Computational insights into diverse binding modes of the allosteric modulator and their regulation on dopamine D1 receptor

Abstract

Allosteric drugs hold the promise of addressing many challenges in the current drug development of GPCRs. However, the molecular mechanism underlying their allosteric modulations remain largely elusive. The dopamine D1 receptor (DRD1), a member of Class A GPCRs, is critical for treating psychiatric disorders, and LY3154207 serves as its promising positive allosteric modulator (PAM). In the work, we utilized extensive Gaussian-accelerated molecular dynamics simulations (a total of 41μs) for the first time probe the diverse binding modes of the allosteric modulator and their regulation effects, based on the DRD1 and LY3154207 as representative.

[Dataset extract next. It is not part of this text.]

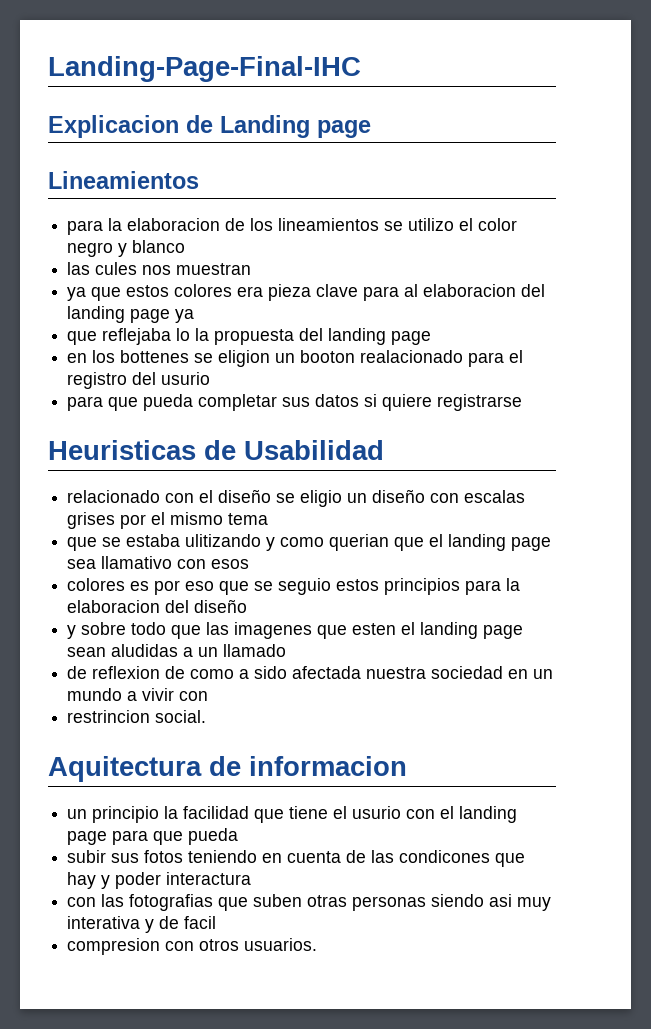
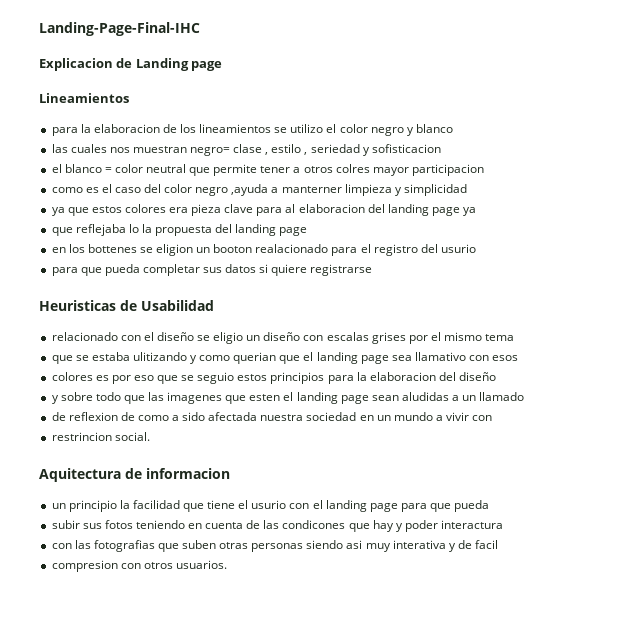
[95,262,138,275] cules -> [70,144,107,153] cuales
(252, 269) none -> [190,144,441,156] [51,164,484,176] [51,184,467,196] negro= clase , estilo , seriedad y sofisticacion // el blanco = color neutral que permite tener a otros colres mayor participacion // como es el caso del color negro ,ayuda a manterner limpieza y simplicidad

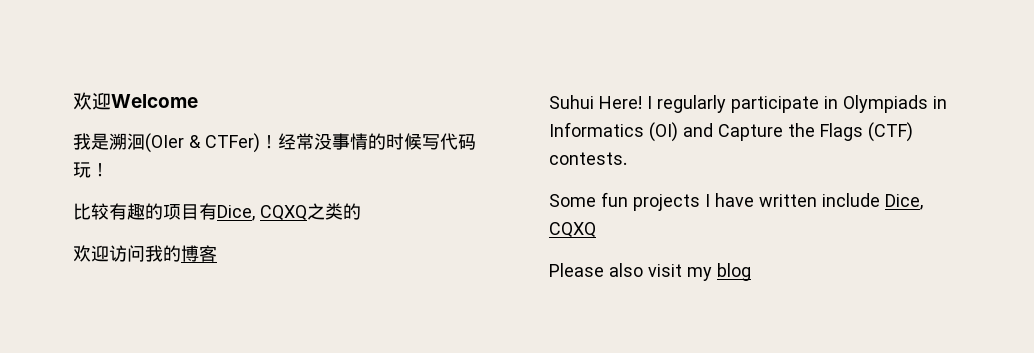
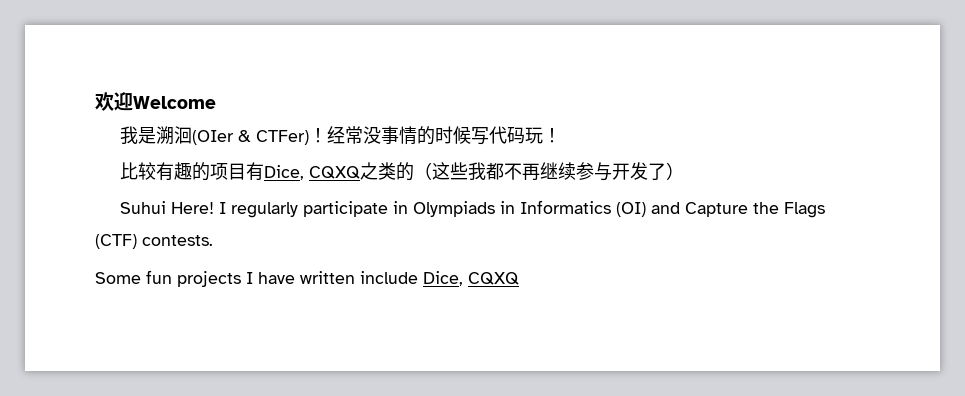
[73,245,217,262] // 欢迎访问我的博客 -> [413,162,684,181] （这些我都不再继续参与开发了）
[549,263,751,281] // Please also visit my blog -> (519, 278) none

Our simulations identify four binding modes of LY3154207 (one boat mode, two metastable vertical modes and a novel cleft-anchored mode), in which the boat mode is the most stable while there three modes are similar in the stability. However, it is interesting to observed that the most stable boat mode inversely exhibits the weakest positive allosteric effect on influencing the orthosteric ligand binding and maintaining the activity of the transducer binding site. It should result from its induced weaker correlation between the allosteric site and the orthosteric site, and between the orthosteric site and the transducer binding site than the other three binding modes, as well as its weakened interaction between a crucial activation-related residue (S2025.46) and the orthosteric ligand (dopamine). Overall, the work offers atomic-level information to advance our understanding of the complex allosteric regulation on GPCRs, which is beneficial to the allosteric modulator design and development.